Top of Excerpt

It is also undoubtedly true that the great body of the law is founded upon the dictates of right reason, natural justice, and common sense.

But, notwithstanding all this, it is an historical fact that the growth and expansion of the law from primitive custom to the present time has been a continuous

struggle between the rigid rules of positive law and the standard of reasonableness and common sense of society in its upward march to a higher civilization; and the struggle still continues. All through the centuries of the law's development in those two great systems of jurisprudence which have been adopted by the civilized world, the English law and the Civil law, there has been a constant effort to bring existing rules into harmony with advancing civilization.

The phenomenon which always presents itself in progressive societies may be thus described: On the one hand, there is a body of legal rules which by nature are stable and enduring; on the other hand, there is a society with ever-changing social necessities and opinions. From the very nature of these conditions, which are permanent, there is the inevitable result that the old rules of law cease to conform to the new facts of life; that they are not adapted to the ever-varying views of society; and that consequently they come, in part at least, to be regarded as narrow, unreasonable, and out of touch with progress and enlightened public sentiment.

To keep the rules of positive law as nearly as possible abreast of social wants and public opinion, is the difficult problem which always has and always will confront progressive nations. That gulf can never be entirely bridged. A stationary body and

a moving body cannot be kept together. We can only by unceasing effort narrow the chasm. Sometimes the spirit and temper of society are far in advance of legal rules; at other times they nearly meet. Upon the expedition with which the breach between law and social progress is lessened, or upon keeping them close together, depend, in large measure, the welfare of society and the happiness of the people. In progressive societies, says Maine, "it may be laid down that social necessities and social opinions are always more or less in advance of law. We may come indefinitely near to the closing of the gap between them, but it has a perpetual tendency to reopen. Law is stable; the societies we are speaking of are progressive. The greater or less happiness of a people depends on the degree of promptitude with which the gulf is narrowed."

Bottom of Excerpt
Top of Data supplied

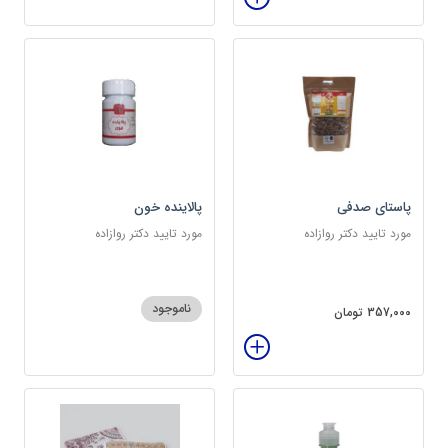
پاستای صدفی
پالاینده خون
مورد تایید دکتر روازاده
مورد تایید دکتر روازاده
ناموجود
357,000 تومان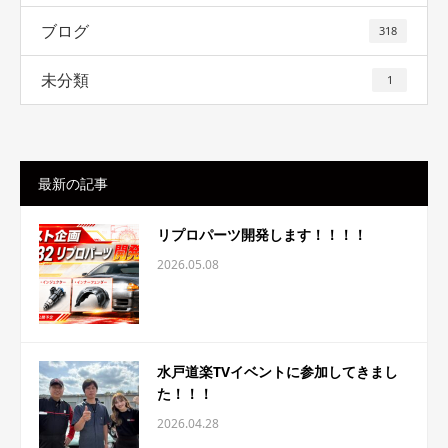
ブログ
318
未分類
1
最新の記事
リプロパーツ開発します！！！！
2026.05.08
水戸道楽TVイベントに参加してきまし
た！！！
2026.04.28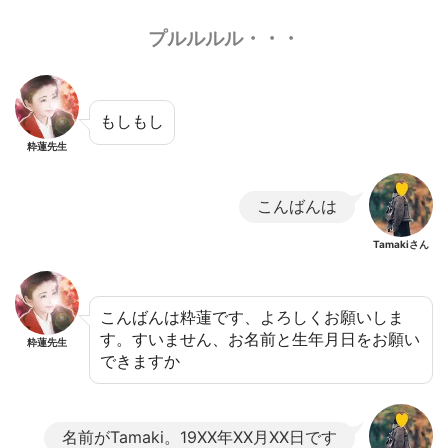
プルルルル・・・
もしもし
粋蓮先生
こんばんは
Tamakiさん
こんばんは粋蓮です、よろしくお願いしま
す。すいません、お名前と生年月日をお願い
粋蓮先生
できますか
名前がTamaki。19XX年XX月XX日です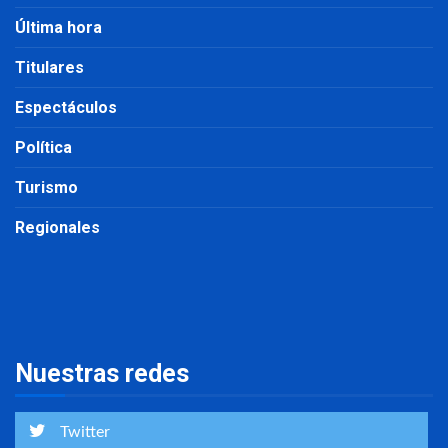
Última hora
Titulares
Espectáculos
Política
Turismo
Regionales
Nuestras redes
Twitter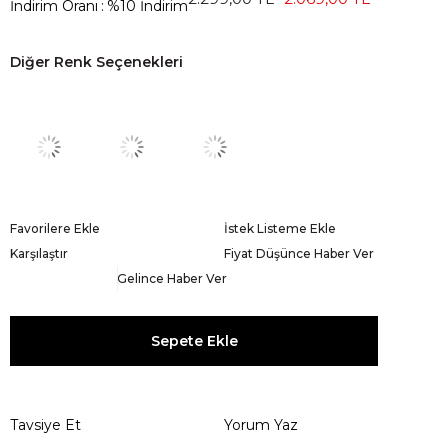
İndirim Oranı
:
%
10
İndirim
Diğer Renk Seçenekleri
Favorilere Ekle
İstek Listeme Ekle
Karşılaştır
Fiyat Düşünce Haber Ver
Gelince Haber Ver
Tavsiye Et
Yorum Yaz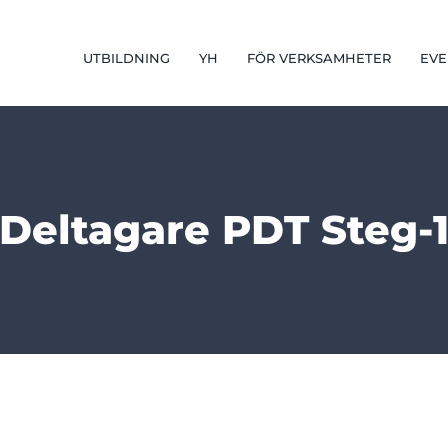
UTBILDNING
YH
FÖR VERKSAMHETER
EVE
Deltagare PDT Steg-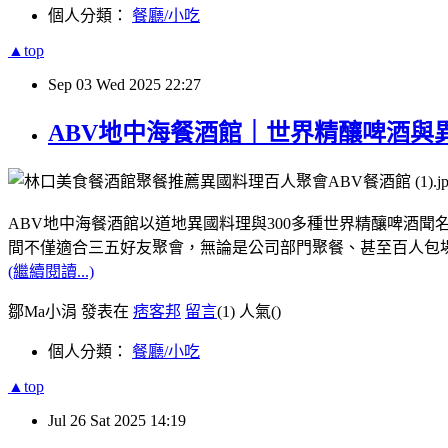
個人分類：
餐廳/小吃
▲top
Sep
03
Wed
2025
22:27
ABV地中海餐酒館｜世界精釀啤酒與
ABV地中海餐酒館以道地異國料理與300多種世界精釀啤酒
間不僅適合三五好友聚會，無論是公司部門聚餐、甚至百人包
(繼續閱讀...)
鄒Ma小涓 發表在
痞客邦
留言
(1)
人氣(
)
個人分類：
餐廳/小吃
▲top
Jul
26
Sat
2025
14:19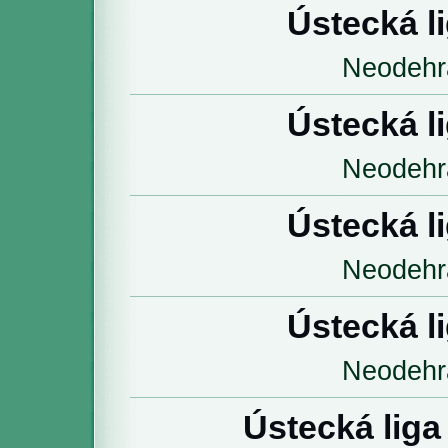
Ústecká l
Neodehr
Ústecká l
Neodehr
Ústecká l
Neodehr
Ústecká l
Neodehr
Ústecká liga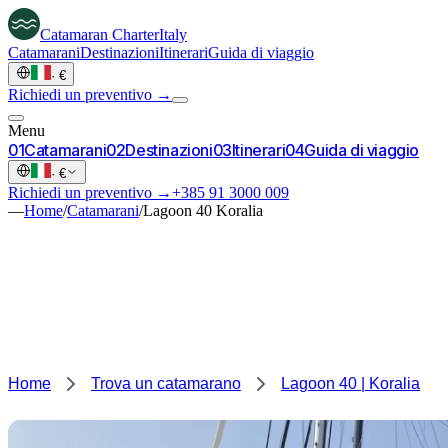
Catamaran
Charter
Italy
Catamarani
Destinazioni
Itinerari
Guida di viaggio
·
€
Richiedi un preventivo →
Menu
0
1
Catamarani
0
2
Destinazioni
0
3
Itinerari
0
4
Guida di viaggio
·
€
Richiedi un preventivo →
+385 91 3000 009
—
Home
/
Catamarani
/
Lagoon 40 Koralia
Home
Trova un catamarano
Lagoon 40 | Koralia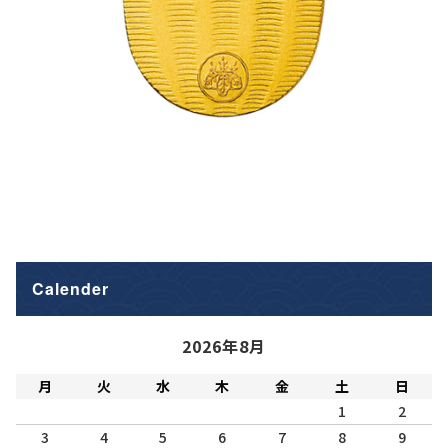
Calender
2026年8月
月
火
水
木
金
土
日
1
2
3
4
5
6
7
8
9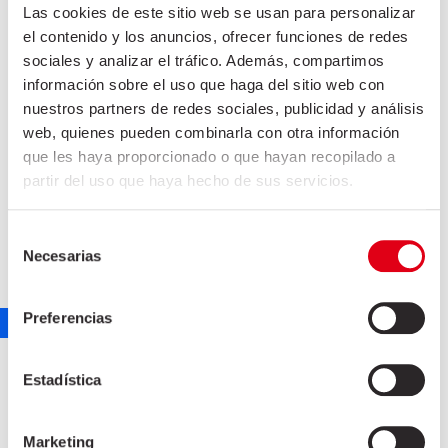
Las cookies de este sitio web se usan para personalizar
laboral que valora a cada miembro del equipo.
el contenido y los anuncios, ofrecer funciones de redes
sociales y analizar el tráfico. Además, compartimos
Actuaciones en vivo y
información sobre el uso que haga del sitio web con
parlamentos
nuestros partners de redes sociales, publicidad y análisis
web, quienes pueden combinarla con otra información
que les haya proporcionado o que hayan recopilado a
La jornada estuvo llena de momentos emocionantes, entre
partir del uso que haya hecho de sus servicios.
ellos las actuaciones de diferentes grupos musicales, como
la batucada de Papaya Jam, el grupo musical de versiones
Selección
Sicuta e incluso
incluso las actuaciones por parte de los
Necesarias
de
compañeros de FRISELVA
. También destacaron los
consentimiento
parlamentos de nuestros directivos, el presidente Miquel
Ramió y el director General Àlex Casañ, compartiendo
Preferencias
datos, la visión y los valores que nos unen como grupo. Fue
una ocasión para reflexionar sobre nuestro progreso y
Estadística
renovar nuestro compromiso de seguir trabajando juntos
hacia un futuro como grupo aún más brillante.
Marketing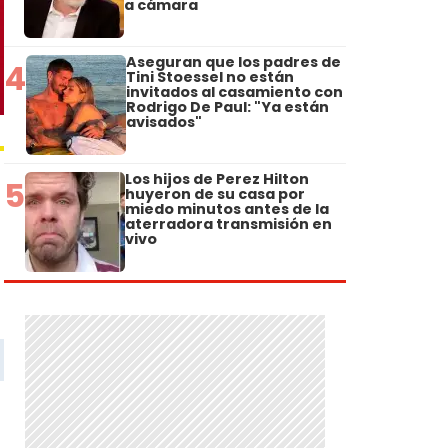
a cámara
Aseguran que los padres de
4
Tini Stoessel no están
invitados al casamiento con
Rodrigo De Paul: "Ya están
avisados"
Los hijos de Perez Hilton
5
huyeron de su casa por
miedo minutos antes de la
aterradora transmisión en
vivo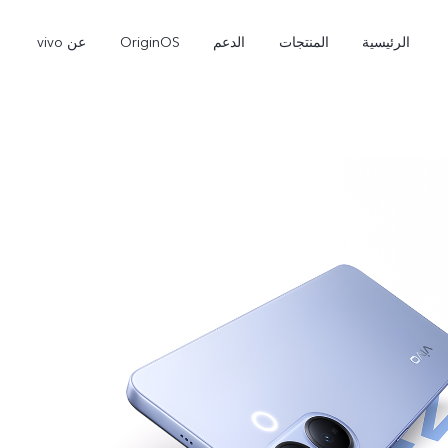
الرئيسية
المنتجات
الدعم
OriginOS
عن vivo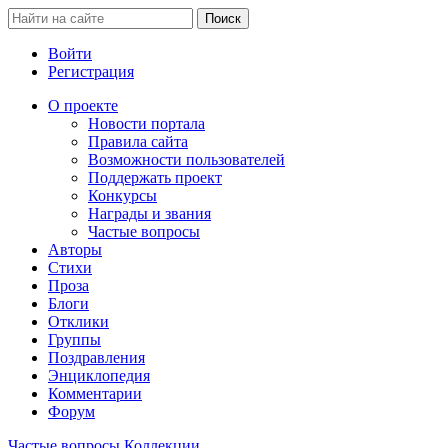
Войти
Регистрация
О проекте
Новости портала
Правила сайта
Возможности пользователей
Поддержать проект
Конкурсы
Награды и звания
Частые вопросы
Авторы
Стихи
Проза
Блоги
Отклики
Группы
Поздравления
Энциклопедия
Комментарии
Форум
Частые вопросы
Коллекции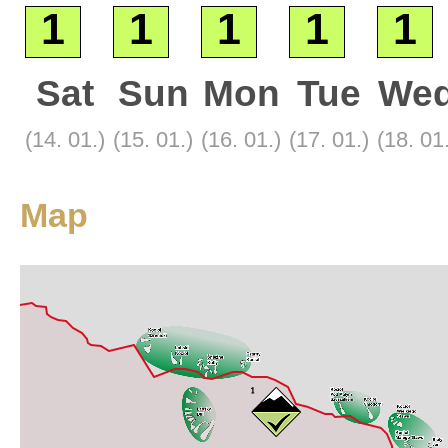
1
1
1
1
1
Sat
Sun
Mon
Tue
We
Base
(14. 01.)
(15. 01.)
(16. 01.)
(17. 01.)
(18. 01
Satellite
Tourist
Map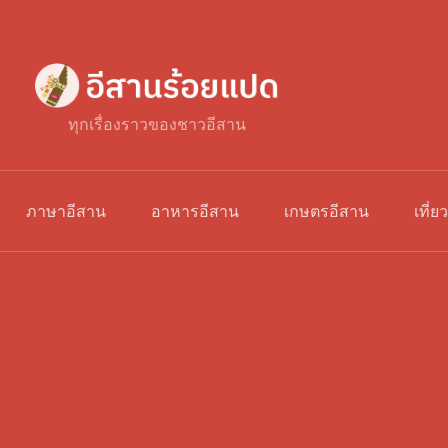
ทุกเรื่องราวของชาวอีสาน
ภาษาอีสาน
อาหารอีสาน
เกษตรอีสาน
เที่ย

Bottom of Data supplied

Work instruction 1
Name the things the passage on law and social progress says the great body of the law is founded upon.
Work instruction 2
Write what comes next in the passage on law and social progress, starting after its final sentence.

Response area 1
- the dictates of right reason
- natural justice
- common sense

Response area 2
Such being the position of the law in its relation to progressive societies, what have the lawyers done to help relieve the situation? Where have they stood in this long struggle between an unreasonable past and a reasonable present, between a body of rigid legal rules and an advancing civilization? Are they justly open to the charge of riveting the chains which bind the community to customs and usages it has outgrown by their devotion to technicalities, legal forms, and precedents? Have they stood with Selden when he exclaimed, "Equity is a roguish

thing"? Have they been unmindful of the fact that they are largely responsible for the existing condition of the law at every stage of social progress, and that upon them devolves the duty, in great measure, of keeping it in harmony with national growth? Have they failed to realize that the law is made for society, and not society for the law; and that it should be adapted, as far as possible, to meet the "great, complex, ever-unfolding exigencies" of life and government?

Let us first see how some of the great lawyers have answered these inquiries.

It was Coke who said: "The principles of natural rights are perfect and immutable, but the condition of human law is ever changing, and there is nothing in it which can stand forever. Human laws are born, live, and die."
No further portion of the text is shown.